• Collected data:
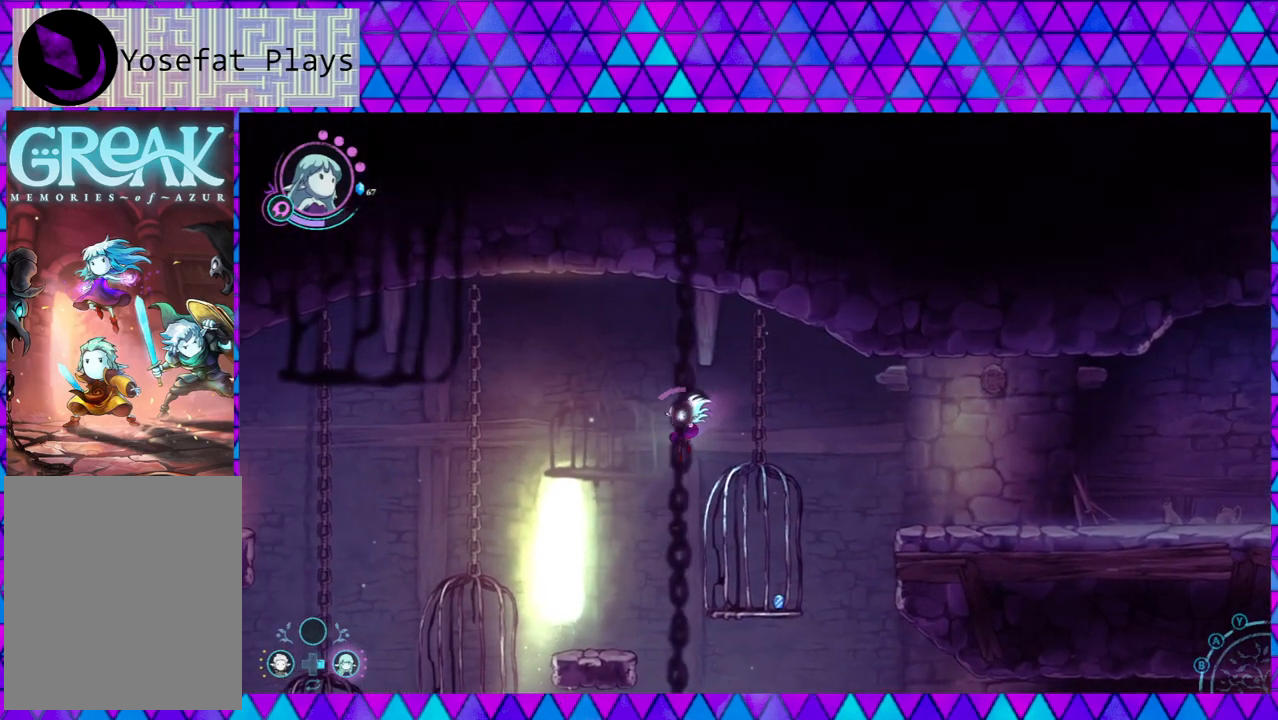
{"buttons": [], "left_stick": "center", "right_stick": "down", "events": [[300, "left_stick", "center"]]}
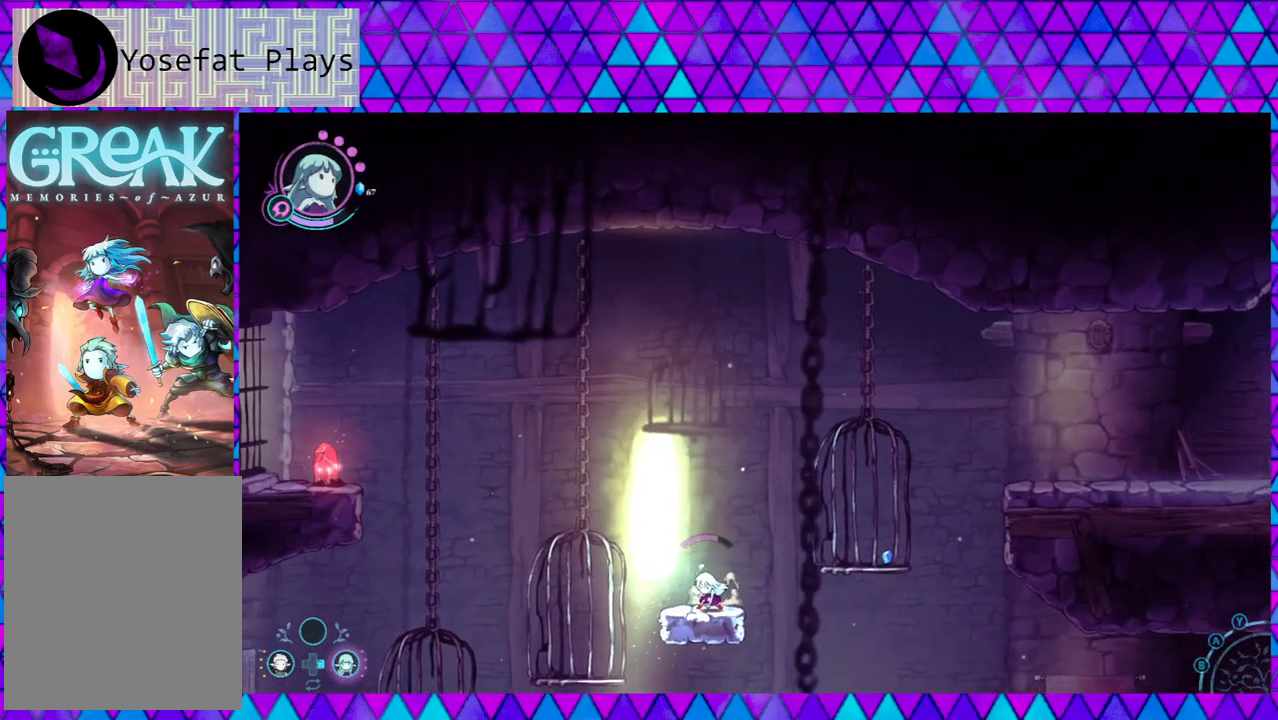
{"buttons": [], "left_stick": "center", "right_stick": "down-left", "events": [[333, "right_stick", "down-left"]]}
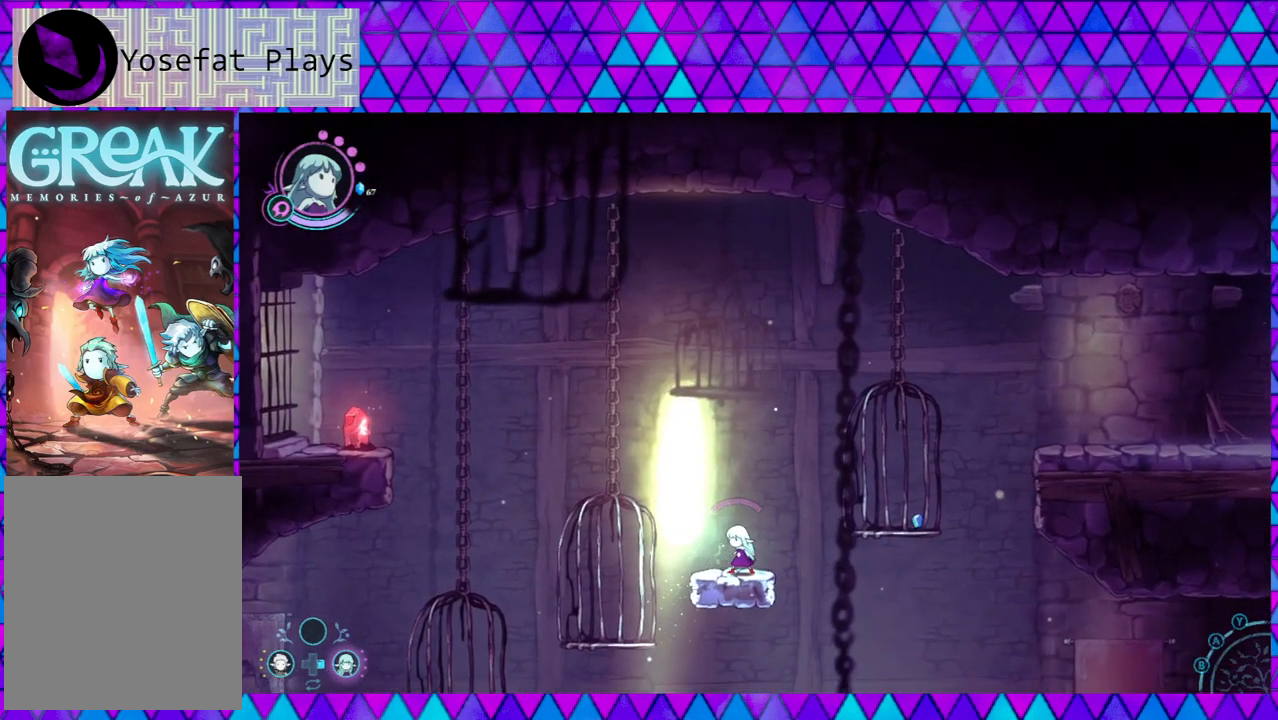
{"buttons": ["B"], "left_stick": "up-left", "right_stick": "down", "events": [[17, "left_stick", "left"], [33, "right_stick", "down"], [83, "B", "down"], [417, "left_stick", "up-left"]]}
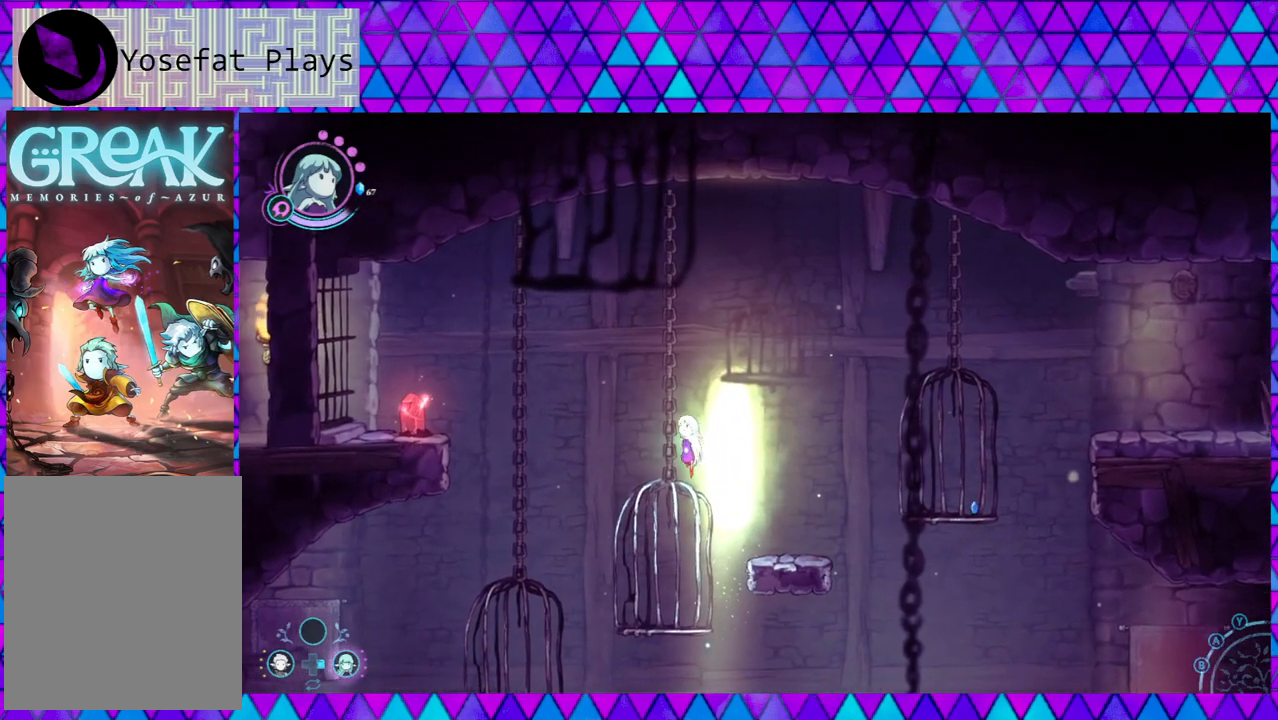
{"buttons": ["B"], "left_stick": "up-left", "right_stick": "down", "events": []}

• Task description: The answer must be a single number: the count of lines in the data that contain the word "center".

• Response area: 2